During the more than three-hour hearing, Austin also committed to ending the Trump-ordered ban on transgender men and women serving in the military, which Biden has said is among his top priorities for the Pentagon.
“I support the president-elect’s plan to overturn the ban,” he said. “I truly believe … that if you are fit and you are qualified to serve, and you can maintain the standards, you should be allowed to serve.”
He said he would also revisit a number of other issues facing the Pentagon, including Trump’s plans to remove thousands of troops from Germany, and the U.S. plans to scale down forces in Afghanistan.

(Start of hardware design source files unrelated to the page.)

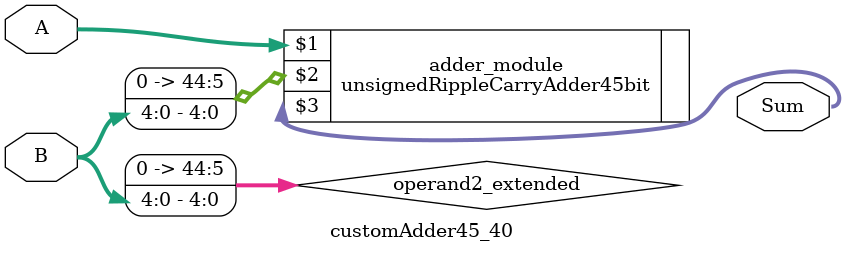
<source format=v>
module customAdder45_40(
                        input [44 : 0] A,
                        input [4 : 0] B,
                        
                        output [45 : 0] Sum
                );

        wire [44 : 0] operand2_extended;
        
        assign operand2_extended =  {40'b0, B};
        
        unsignedRippleCarryAdder45bit adder_module(
            A,
            operand2_extended,
            Sum
        );
        
        endmodule
        
</source>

His hearing Tuesday came after civil-military relations experts last week testified to the same Senate committee about the issues in confirming a second recently retired general in just four years.
The experts did not provide their advice to the senators. They said confirming Austin would not destroy the principle of civilian control of the military, but it could begin to set a bad precedent so closely after the Mattis waiver.
“Choosing a recently retired general officer and arguing that he is uniquely qualified to meet the current challenges furthers the narrative that military officers are better at things and more reliable or trustworthy than civil servants or other civilians,” said Lindsay Cohn, an associate professor at the U.S. Naval War College whose research has focused on civil-military relations issues. “This is hugely problematic at a time when one of the biggest challenges facing the country is the need to restore trust and faith in the political system. Implying that only a military officer can do this job at this time is counter-productive to that goal.”
But she added presidents typically are entitled to the military leaders they want.
“It is the choice that the president-elect has made, and that has put you in the position of determining whether the balance is good or bad,” she said. “I do not envy you.”
Among those who have publicly voiced support for Austin’s confirmation are three former defense secretaries -- Leon Panetta, Chuck Hagel, and William Perry.
Panetta, who served as former President Barack Obama’s second Pentagon chief, testified Tuesday in support of Austin, with whom he said he worked closely while serving in that administration.
The former defense leader said Austin’s accomplishments in and out of uniform “were without peer,” and his selection would signal to adversaries that Biden was serious of ensuring the United States would “remain the strongest and most resilient democracy the world has ever known.”
“I've spoken to Lloyd, and there is no doubt in my mind that he will uphold the principle of civilian control, and, frankly, the best military officers that I had the honor to serve with are those who understand the importance of civilian control, and Lloyd was one of those,” Panetta said. “Mr. Chairman and members of the committee, I believe that Lloyd Austin is the right person at the right time — the man that we need, at this moment, to lead the Department of Defense.”